During his speech at the 21st International Council for Commercial Arbitration (“ICCA“) Congress on Monday, Singapore’s Attorney-General, Sundaresh Menon, called on the international arbitration community to self-regulate, put in place a code of conduct and ensure practitioners are up to acceptable standards.
Mr Menon raised particular concerns about “runaway” costs of arbitration and suggested that a unified code of conduct should be put in place to serve as a reference guide for arbitrators globally. The code would include rules on the fixing of costs.
Mr Menon also discussed the possibility of arbitral bodies acting as regulators in the way Bar associations do for lawyers and said that arbitral bodies could impose sanctions based on an internationally approved list of penalty benchmarks.
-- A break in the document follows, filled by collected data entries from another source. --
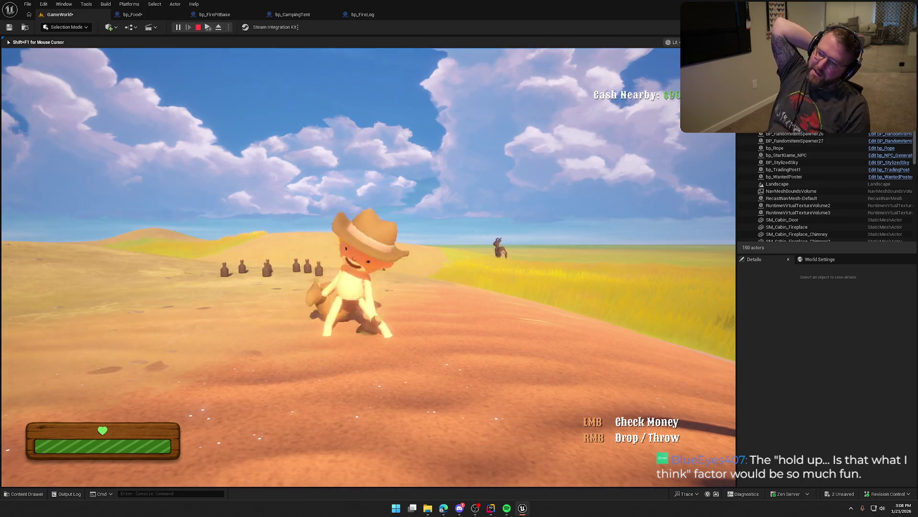
{"action": "key", "text": "w"}
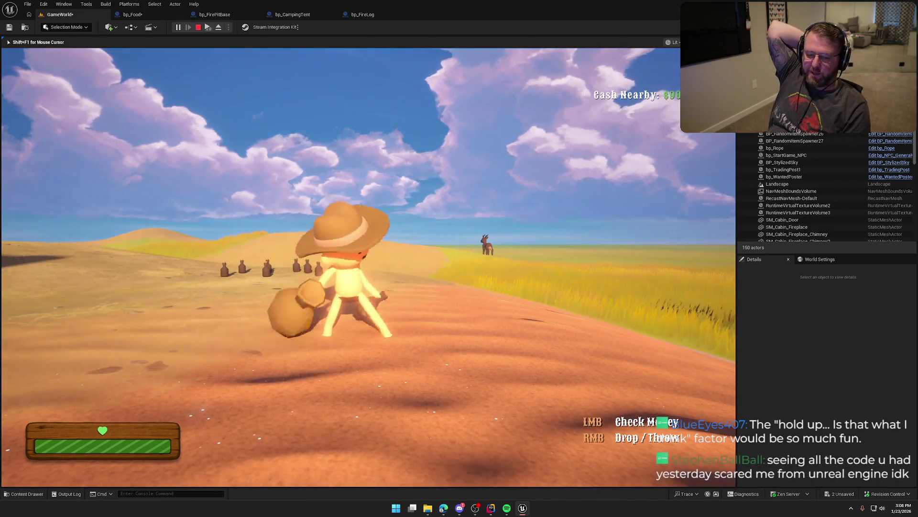
{"action": "key", "text": "w"}
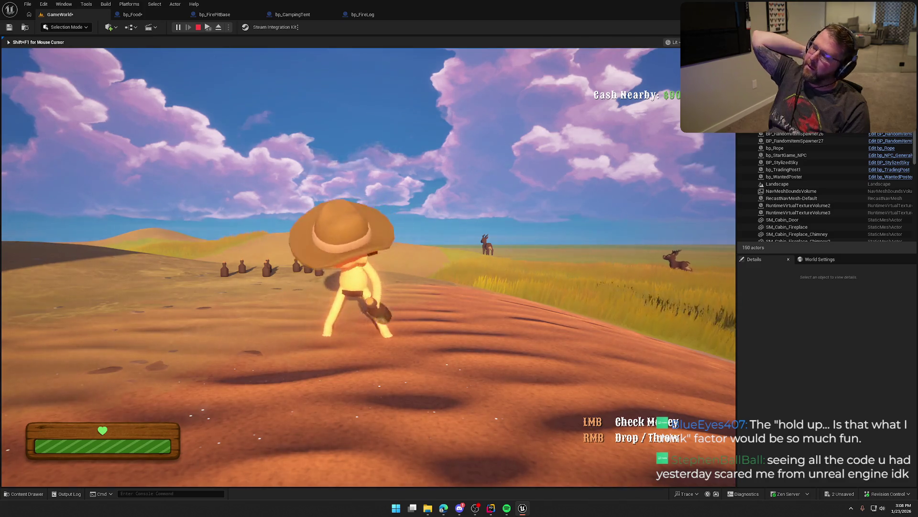
{"action": "key", "text": "a"}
Mr Menon ended on a positive note however, saying: “The growth in numbers is testament to the fact that, despite all the worries and concerns that I have canvassed, arbitration is still the only choice for many who seek resolution to their disputes“.
Agreeing with Mr Menon’s comments about the need for self-regulation Professor Jan Paulsson, president of ICCA, said in his closing speech: “The time to innovate and reform is when you do so from a position of strength, not when you are heading to crash in the sand and are doing so out of desperation“.
What do you think? Should more be done to regulate arbitrators? Do we need more controls on costs?